▶
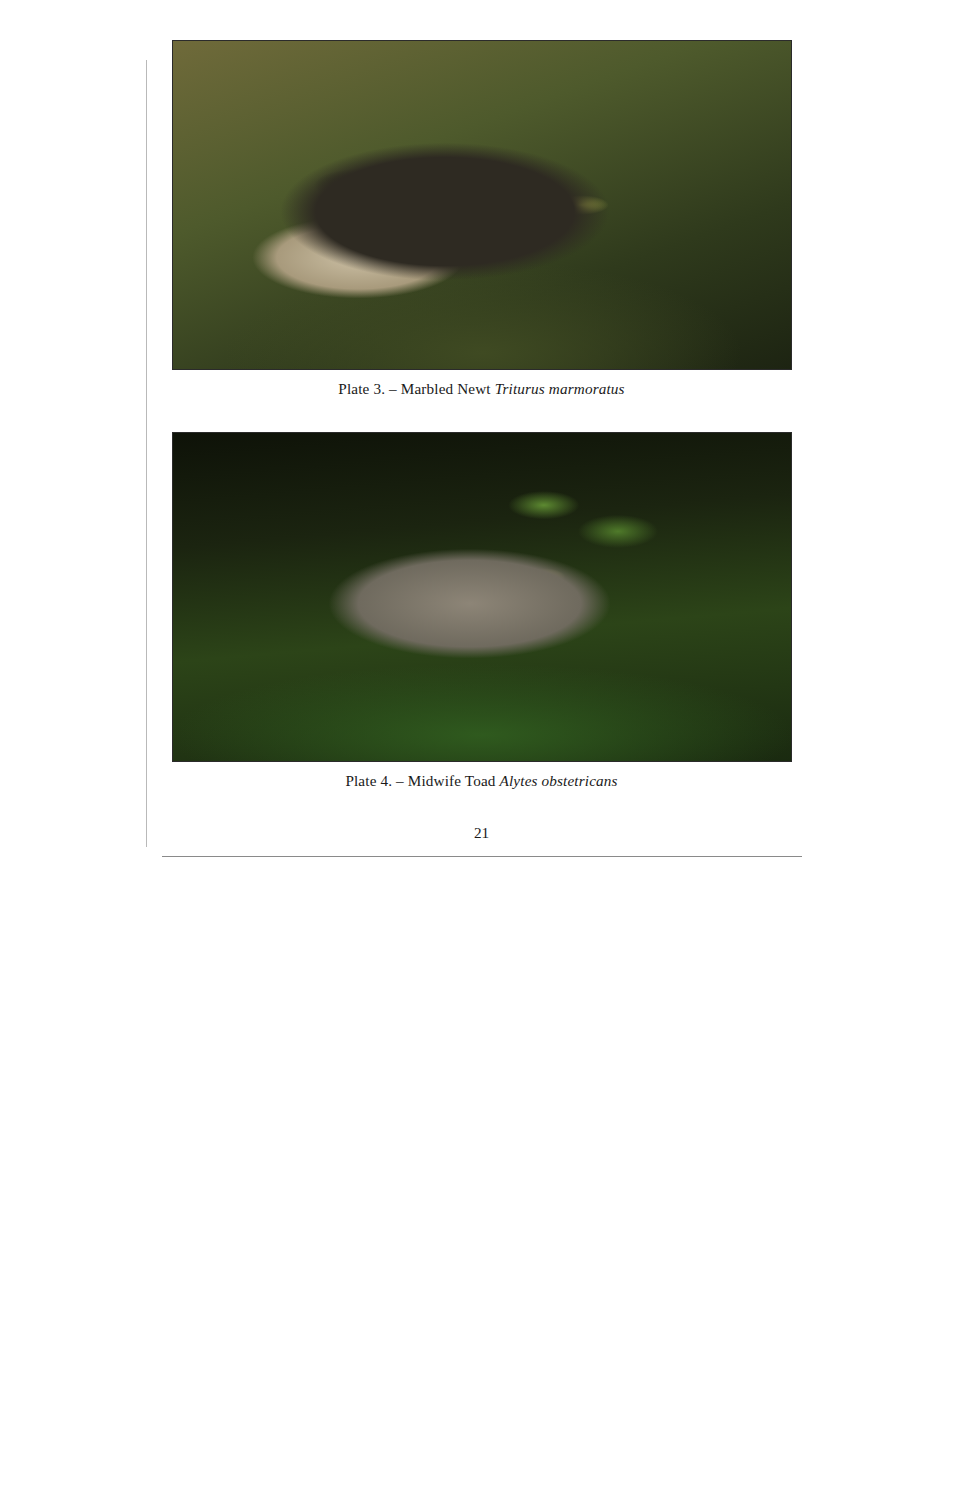Plate 3. – Marbled Newt Triturus marmoratus
Plate 4. – Midwife Toad Alytes obstetricans
21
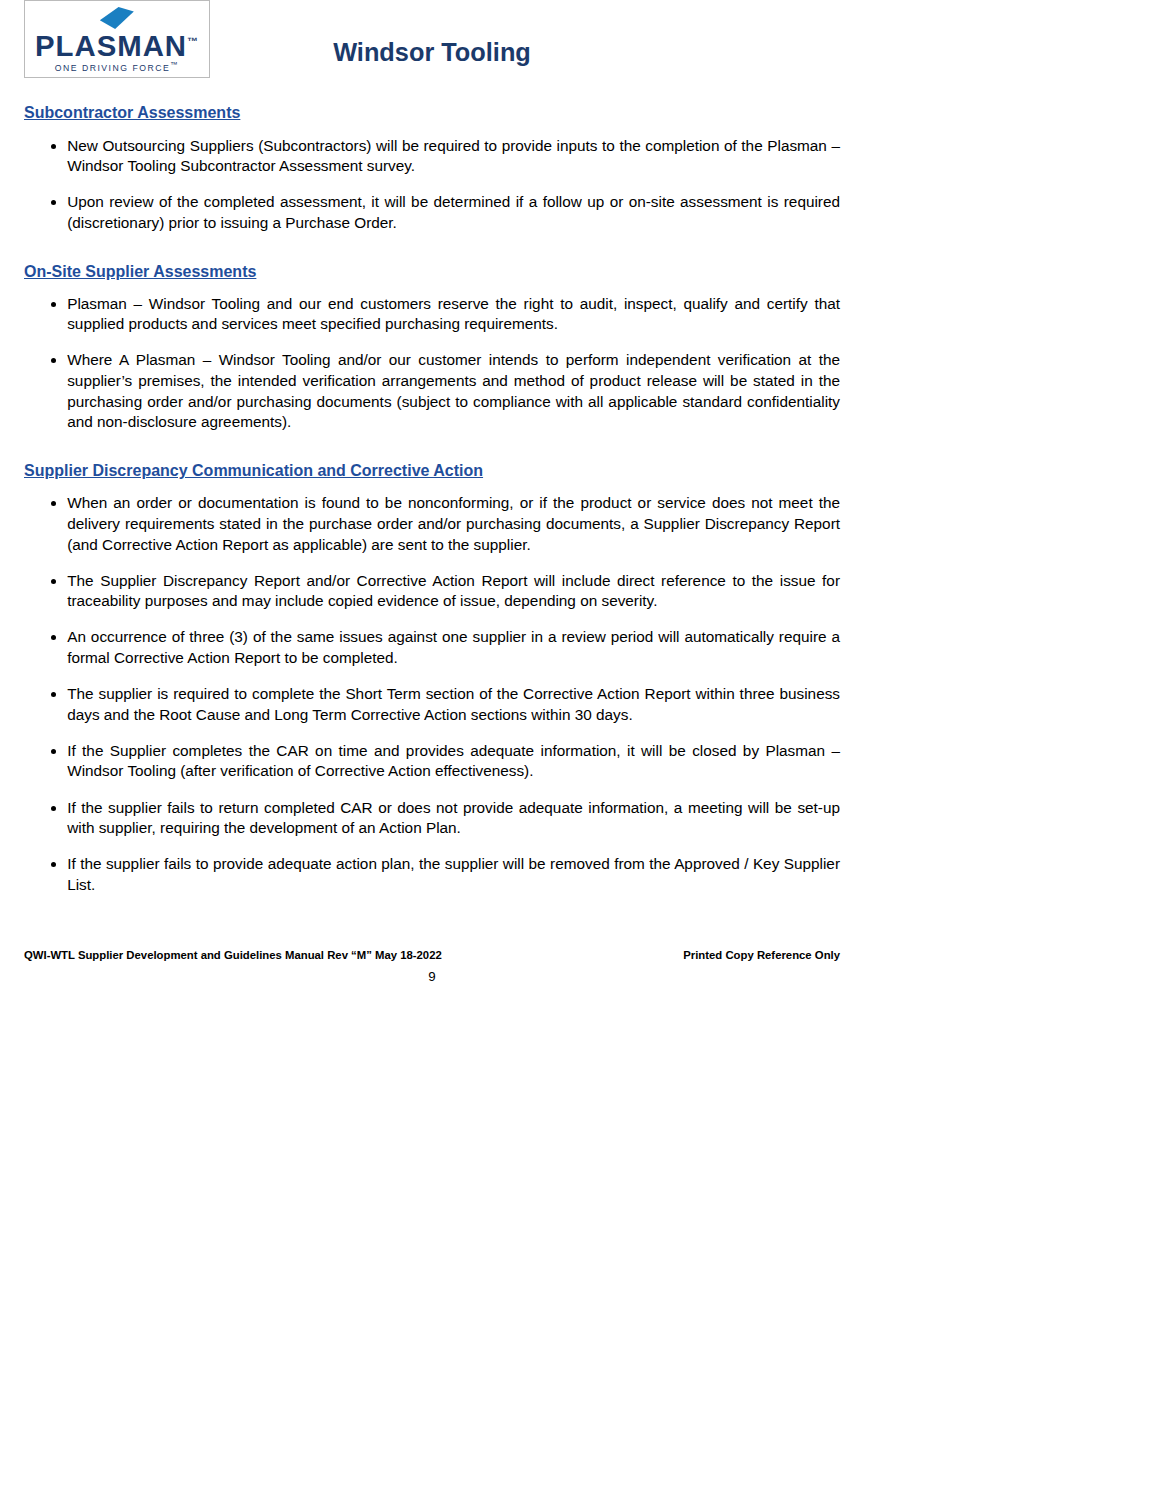PLASMAN™
ONE DRIVING FORCE™
Windsor Tooling
Subcontractor Assessments
New Outsourcing Suppliers (Subcontractors) will be required to provide inputs to the completion of the Plasman – Windsor Tooling Subcontractor Assessment survey.
Upon review of the completed assessment, it will be determined if a follow up or on-site assessment is required (discretionary) prior to issuing a Purchase Order.
On-Site Supplier Assessments
Plasman – Windsor Tooling and our end customers reserve the right to audit, inspect, qualify and certify that supplied products and services meet specified purchasing requirements.
Where A Plasman – Windsor Tooling and/or our customer intends to perform independent verification at the supplier’s premises, the intended verification arrangements and method of product release will be stated in the purchasing order and/or purchasing documents (subject to compliance with all applicable standard confidentiality and non-disclosure agreements).
Supplier Discrepancy Communication and Corrective Action
When an order or documentation is found to be nonconforming, or if the product or service does not meet the delivery requirements stated in the purchase order and/or purchasing documents, a Supplier Discrepancy Report (and Corrective Action Report as applicable) are sent to the supplier.
The Supplier Discrepancy Report and/or Corrective Action Report will include direct reference to the issue for traceability purposes and may include copied evidence of issue, depending on severity.
An occurrence of three (3) of the same issues against one supplier in a review period will automatically require a formal Corrective Action Report to be completed.
The supplier is required to complete the Short Term section of the Corrective Action Report within three business days and the Root Cause and Long Term Corrective Action sections within 30 days.
If the Supplier completes the CAR on time and provides adequate information, it will be closed by Plasman – Windsor Tooling (after verification of Corrective Action effectiveness).
If the supplier fails to return completed CAR or does not provide adequate information, a meeting will be set-up with supplier, requiring the development of an Action Plan.
If the supplier fails to provide adequate action plan, the supplier will be removed from the Approved / Key Supplier List.
QWI-WTL Supplier Development and Guidelines Manual Rev “M” May 18-2022
Printed Copy Reference Only
9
◀
» **Aim of the task**
The reply should consist solely of the lines above from the one that has "Supplier Discrepancy Communication" through the one that has "The Supplier Discrepancy", reproduced exactly.

» **Solution to the exercise**
Supplier Discrepancy Communication and Corrective Action
When an order or documentation is found to be nonconforming, or if the product or service does not meet the delivery requirements stated in the purchase order and/or purchasing documents, a Supplier Discrepancy Report (and Corrective Action Report as applicable) are sent to the supplier.
The Supplier Discrepancy Report and/or Corrective Action Report will include direct reference to the issue for traceability purposes and may include copied evidence of issue, depending on severity.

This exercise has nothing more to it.